The report goes on to say that “tobacco impairs the delivery of oxygen-rich blood to your bones and tissues…can cause degeneration, particularly in discs of the spine, which already have more limited blood flow. The result can be lower back pain and sometimes osteoporosis.”
“You may look to cigarettes for help coping with pain, anxiety or stress, but there are healthier ways to do that,” says Barnett.
As noted recently on NPR’s All Things Considered: “According to a survey conducted by the American Psychological Association in February, consumption of alcohol was already increasing in the U.S. before 2020, but it went up even more over the past year as nearly a quarter of Americans reported drinking more to cope with their pandemic stress.”
ANI News, published a report at the same time in the journal “Alcoholism: Clinical and Experimental Research,” which notes that alcohol consumption was reduced among young adults during the initial phase of COVID.
In a sample of nearly 500 young adults ranging in age from 18 to 25, researchers saw a reduction in problematic drinking and alcohol consequences for both men and women,” says ANI. COVID restrictions on socialization are attributed to playing a major role in the reduction of risky alcohol use in this age group. It was also found that the shutdown of bars and cafes decreased the incidence of binge drinking.

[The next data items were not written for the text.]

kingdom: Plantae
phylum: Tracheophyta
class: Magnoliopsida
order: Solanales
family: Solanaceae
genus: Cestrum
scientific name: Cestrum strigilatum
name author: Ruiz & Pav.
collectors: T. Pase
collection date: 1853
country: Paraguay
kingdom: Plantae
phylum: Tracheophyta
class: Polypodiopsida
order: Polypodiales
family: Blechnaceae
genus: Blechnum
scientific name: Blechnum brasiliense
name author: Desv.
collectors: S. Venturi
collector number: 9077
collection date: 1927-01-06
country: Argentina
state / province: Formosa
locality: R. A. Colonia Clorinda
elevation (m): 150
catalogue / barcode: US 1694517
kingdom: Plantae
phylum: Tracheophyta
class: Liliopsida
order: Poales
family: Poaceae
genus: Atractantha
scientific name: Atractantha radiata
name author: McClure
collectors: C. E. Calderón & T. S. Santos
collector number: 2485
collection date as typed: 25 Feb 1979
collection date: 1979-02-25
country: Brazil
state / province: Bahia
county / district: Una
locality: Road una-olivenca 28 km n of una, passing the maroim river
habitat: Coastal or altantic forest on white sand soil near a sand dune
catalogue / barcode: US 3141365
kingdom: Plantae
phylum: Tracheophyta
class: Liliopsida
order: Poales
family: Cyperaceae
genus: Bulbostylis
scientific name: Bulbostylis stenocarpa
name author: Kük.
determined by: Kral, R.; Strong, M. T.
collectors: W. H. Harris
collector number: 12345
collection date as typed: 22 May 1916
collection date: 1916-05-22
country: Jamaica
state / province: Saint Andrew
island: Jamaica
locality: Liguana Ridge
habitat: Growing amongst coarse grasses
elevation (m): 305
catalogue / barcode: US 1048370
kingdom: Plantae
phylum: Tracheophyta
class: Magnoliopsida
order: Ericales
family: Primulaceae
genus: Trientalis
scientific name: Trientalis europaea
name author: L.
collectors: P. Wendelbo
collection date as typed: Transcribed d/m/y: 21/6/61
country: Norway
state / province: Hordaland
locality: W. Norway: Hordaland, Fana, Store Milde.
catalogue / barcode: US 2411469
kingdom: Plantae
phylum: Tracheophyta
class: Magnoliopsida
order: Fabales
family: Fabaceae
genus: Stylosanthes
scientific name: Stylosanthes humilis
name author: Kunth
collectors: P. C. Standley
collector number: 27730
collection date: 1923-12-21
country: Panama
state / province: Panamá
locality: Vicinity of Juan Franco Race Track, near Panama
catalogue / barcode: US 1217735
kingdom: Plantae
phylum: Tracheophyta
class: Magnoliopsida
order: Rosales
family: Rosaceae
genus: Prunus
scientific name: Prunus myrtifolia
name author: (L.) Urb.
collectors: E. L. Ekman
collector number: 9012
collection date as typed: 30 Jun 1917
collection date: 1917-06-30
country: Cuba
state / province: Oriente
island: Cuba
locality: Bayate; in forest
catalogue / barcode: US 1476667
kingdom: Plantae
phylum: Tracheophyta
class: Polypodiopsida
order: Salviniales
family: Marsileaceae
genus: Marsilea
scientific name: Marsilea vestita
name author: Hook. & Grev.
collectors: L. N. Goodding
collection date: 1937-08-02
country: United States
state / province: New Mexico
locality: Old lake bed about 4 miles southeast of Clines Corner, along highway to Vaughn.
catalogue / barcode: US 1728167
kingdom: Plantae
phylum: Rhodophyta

“The study participants were young people, who typically drink in social settings. If you take away bars, restaurants, and group events, like parties, it’s not surprising that binge drinking in this group goes down too,” says Meenu Minhas, lead author of the study and a postdoctoral fellow at the Peter Boris Centre for Addictions Research.
“We saw high levels of pandemic-related stress, irritability, sadness, which unfortunately were felt more strongly by females,” Minhas added.
“Although certain public health measures were important in controlling the spread of the virus, the benefits of social support and interaction, which often act as buffers against the effects of stress, have also been reduced due to the pandemic,” says James MacKillop, a senior author of the study.
With summer upon us and pandemic restrictions rolling back, many Americans will see it as a time to party. As pointed out by NPR: “For too many Americans, the party had already started.”